医薬品の個人輸入は違法なの?個人輸入の注意点について

2022.10.04

「海外の薬が欲しい…」
「薬の個人輸入は違法になるのだろうか…?」
海外で医薬品を購入して持ち帰ったり取り寄せるなどの行動は、医薬品の個人輸入に該当します。では、医薬品の個人輸入は違法になるのでしょうか?この記事では、医薬品の個人輸入の方法や注意点について詳しく説明します。

Contents

医薬品の個人輸入とは?違法なの?

医薬品の個人輸入には、自分で使用する目的で医薬品を海外から取り寄せるものと、販売目的で海外から医薬品を取り寄せるものが考えられますが、販売目的で個人輸入することは認められていません。

医薬品の個人輸入は個人的な使用が前提であり、販売だけでなく誰かに譲ることも認められておらず、もし個人輸入したものを販売したり譲ったりすると、医薬品医療機器等法違反となる恐れがあります。

医薬品の個人輸入に対する基本的な考え方

医薬品の個人輸入は、日本での有効性や安全性の確認がなされていない点、劣化品や偽造品である可能性がある点、自己判断での使用によって危険なことがあるという点から、厚生労働省でも注意喚起がおこなわれています。
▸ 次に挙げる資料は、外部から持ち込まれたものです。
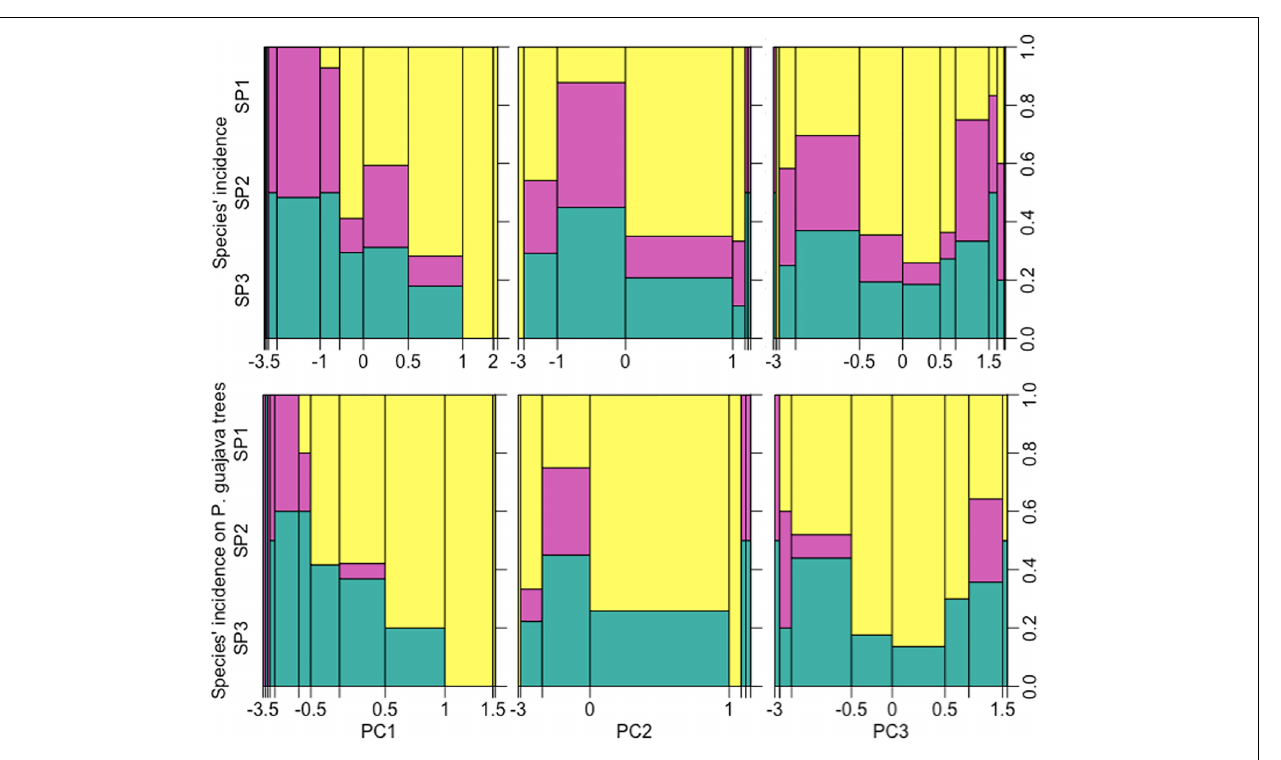
FIGURE 8 | Changes in the relative frequency of A . sp.1 (yellow), A . sp.2 (purple), and A. sp.3 (green) across equally distributed segments of principal components representing climate and geography. Wider segments indicate that more records were made across the respective PC ranks. The length of each colored column represents the proportion of each species in records for a given segment in conditions. PC1 represents increases in precipitation seasonality and distance from the coast and increasing proximity to equator. PC2 depicts increases in the diurnal and annual temperature range. PC3 represents decrease in annual precipitation and increasing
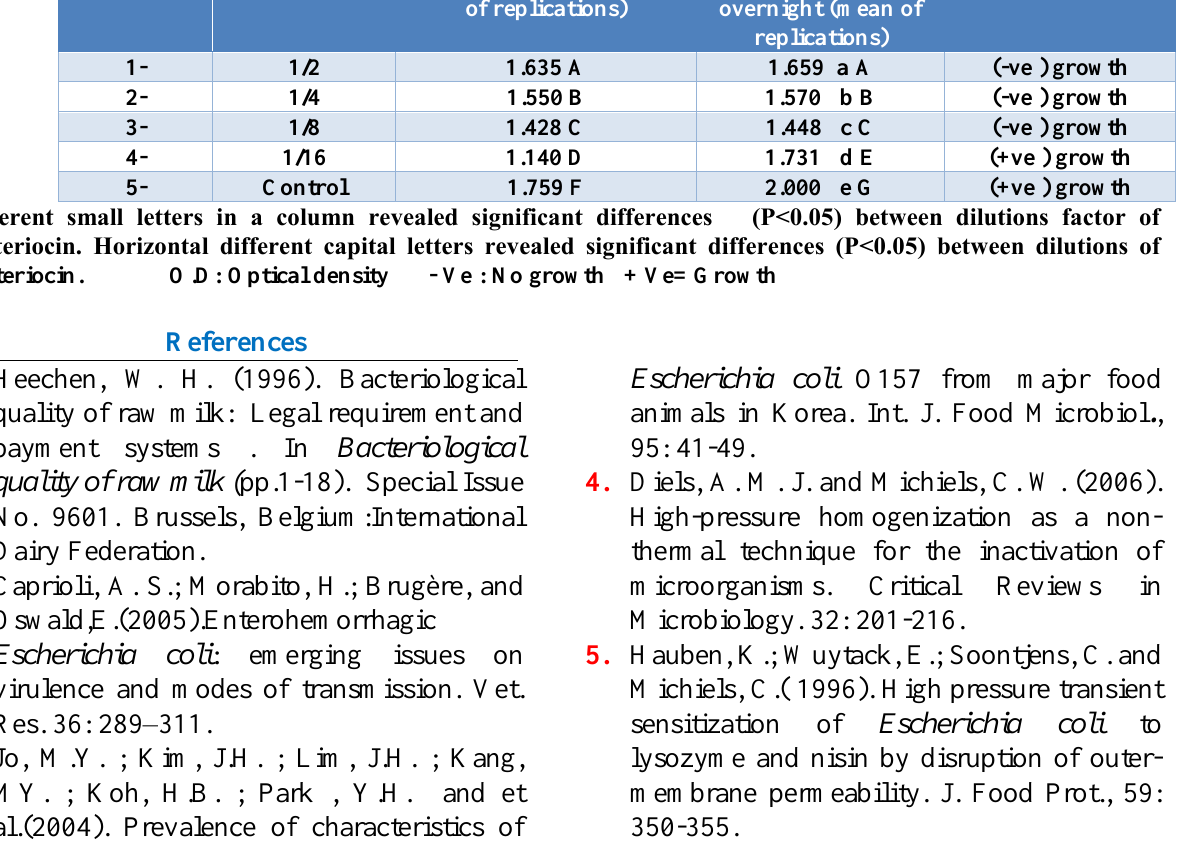
Table, 6: Turbidmetric assay for minimum inhibition concentration of the bacteriocin by using spectrophotometer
ですので、基本的には何らかのやむを得ない事情がない限りは医薬品の個人輸入は避けた方が良いでしょう。

医薬品等を海外から購入しようとされる方へ |厚生労働省 (mhlw.go.jp)
参考:https://www.customs.go.jp/tetsuzuki/c-answer/sonota/9005_jr.htm

医薬品を個人輸入する時の注意点

医薬品を個人輸入する際には、多くの注意点を知っておく必要があります。

輸入できないもの・法律に反するものを把握しなくてはいけない

医薬品の中には輸入することで規制に反してしまうものが存在します。そのため、医薬品を個人輸入するのであれば、事前に規制や制限を十分確認しなくてはいけません。

詐欺被害に遭う可能性が考えられる

海外サイトや代行業者の中には、代金が振り込まれても商品を送らない・連絡が途絶えるなどの詐欺業者も存在します。残念ながら海外の業者は日本の法律が適用されないため、失った損害を取り戻すことは困難です。

健康被害のリスクがある

海外で販売されている医薬品は、日本の医薬品医療機器等法に基づく安全性・有効性の確認が行われていません。そのため、服用によって健康を害してしまう恐れがあるのです。また、海外では医薬品などの表示方法の規制も日本と違うことから、誇大広告に騙されてしまう方も多いです。安心のメーカー名が記載されているとしても、その記載事実が嘘である可能性も考えられます。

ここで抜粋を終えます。